*READING PASSAGE*:
==============================

The working of the invention is particularly effective because the insect engages in horizontal gut transfer i.e. the acquisition of gut flora bacteria by ingestion from an environmental source. Thus, working of the invention is particularly effective because said horizontal gut transfer is achieved by ingestion of faeces or frass from other insects. More ideally still, ingestion of faeces or frass is genus-specific, and believed to be species-specific, whereby the parent generation of a species transfers the genetically engineered gut symbiont to an off spring generation. In this way, said insect can acquire said transformed or transfected bacterial cell from contaminated faeces or frass in the environment, circumventing the need for insect handling and associated mortality. Furthermore, advantageously, this permits horizontal transfer of dsRNA mediating RNAi throughout at least one insect colony and, typically, many insect colonies.
Additionally, or alternatively to the site specific integration mentioned above, in yet a further preferred embodiment of the invention, said transformed or transfected bacterial cell is also genetically engineered such that it does not produce functional RNA degrading proteins, including but not limited to, RNase III. Advantageously, this minimises the risk of enzymatic degradation of said dsRNA encoded by the transformed bacterial cell. Ideally, this is by deleting the whole or a part of native RNase III gene and, ideally replacing it with an antibiotic resistant gene, for example, an apramycin resistance gene.

==============================

Multi-view geometry data:
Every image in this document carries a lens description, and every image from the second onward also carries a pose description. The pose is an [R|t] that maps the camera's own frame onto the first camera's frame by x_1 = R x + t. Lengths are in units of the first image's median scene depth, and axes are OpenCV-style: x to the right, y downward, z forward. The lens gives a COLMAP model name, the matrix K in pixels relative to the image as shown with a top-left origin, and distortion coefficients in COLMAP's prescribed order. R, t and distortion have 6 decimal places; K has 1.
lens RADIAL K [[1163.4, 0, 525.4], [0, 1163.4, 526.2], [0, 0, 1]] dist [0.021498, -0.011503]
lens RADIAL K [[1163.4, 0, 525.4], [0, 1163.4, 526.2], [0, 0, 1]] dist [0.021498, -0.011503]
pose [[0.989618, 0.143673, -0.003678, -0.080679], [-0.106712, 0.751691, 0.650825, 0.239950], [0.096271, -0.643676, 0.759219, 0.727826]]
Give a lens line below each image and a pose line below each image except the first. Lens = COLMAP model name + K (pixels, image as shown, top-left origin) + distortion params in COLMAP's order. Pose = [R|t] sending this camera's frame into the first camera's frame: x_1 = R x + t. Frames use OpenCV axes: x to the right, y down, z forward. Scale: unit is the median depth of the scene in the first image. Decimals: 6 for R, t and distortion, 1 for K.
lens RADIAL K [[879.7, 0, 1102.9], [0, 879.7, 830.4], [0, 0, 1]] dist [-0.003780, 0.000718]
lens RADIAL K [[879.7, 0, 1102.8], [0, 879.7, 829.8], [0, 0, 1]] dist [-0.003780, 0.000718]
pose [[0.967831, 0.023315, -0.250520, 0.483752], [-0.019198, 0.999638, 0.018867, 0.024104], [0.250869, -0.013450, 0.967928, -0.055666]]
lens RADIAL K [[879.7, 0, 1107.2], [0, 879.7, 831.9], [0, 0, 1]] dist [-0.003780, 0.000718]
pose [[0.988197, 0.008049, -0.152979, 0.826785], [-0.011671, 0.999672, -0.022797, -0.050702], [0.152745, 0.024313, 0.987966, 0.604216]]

==============================

*WORK INSTRUCTION 1*: Can you sum up the passage on engineered gut bacteria in two sentences?
*WORK INSTRUCTION 2*: How would you extend the passage on engineered gut bacteria, picking up right after its final sentence?

*EXPECTED OUTPUT 1*: The invention works well because the insect takes in gut bacteria by eating the feces or frass of other insects, so the parent generation passes the engineered symbiont to its offspring and dsRNA-mediated RNAi can spread through insect colonies without the insects having to be handled. In a further embodiment, the bacterial cell is also engineered not to produce functional RNA-degrading proteins such as RNase III, ideally by deleting the native gene and replacing it with an antibiotic resistance gene, which lowers the risk of the dsRNA being degraded.

*EXPECTED OUTPUT 2*:
Advantageously, targeting of the tubulin alpha-1 chain gene or elongation factor 1-alpha gene results in early mortality of said insect. In this way, the insect's capacity to both transmit a pathogenic micro-organism is reduced and damage to foliage due to feeding or egg laying is limited.
In use, the insect acquires the dsRNA genetically transformed or transfected gut symbiont bacterial cell from its environment through ingestion. Said bacterial cell thereby establishes itself as a living population in the gut of the insect, wherein it divides and actively transcribes the dsRNA which it encodes. Advantageously, this therefore mediates RNAi in the insect indefinitely. The dsRNA is ideally targeted against tubulin alpha-1 chain gene or elongation factor 1-alpha leading to its modulation and more specifically, its down regulation. Given the importance of these genes the insect is suitably compromised and so killed.
According to a second aspect of the invention there is provided an insect belonging to the Order Thysanoptera characterised in that said insect comprises a genetically transformed or transfected bacterial cell wherein said bacteria is a gut symbiont of said insect and is transformed to express dsRNA against at least a part of tubulin alpha-1 chain gene or at least a part of elongation factor 1-alpha gene of the insect.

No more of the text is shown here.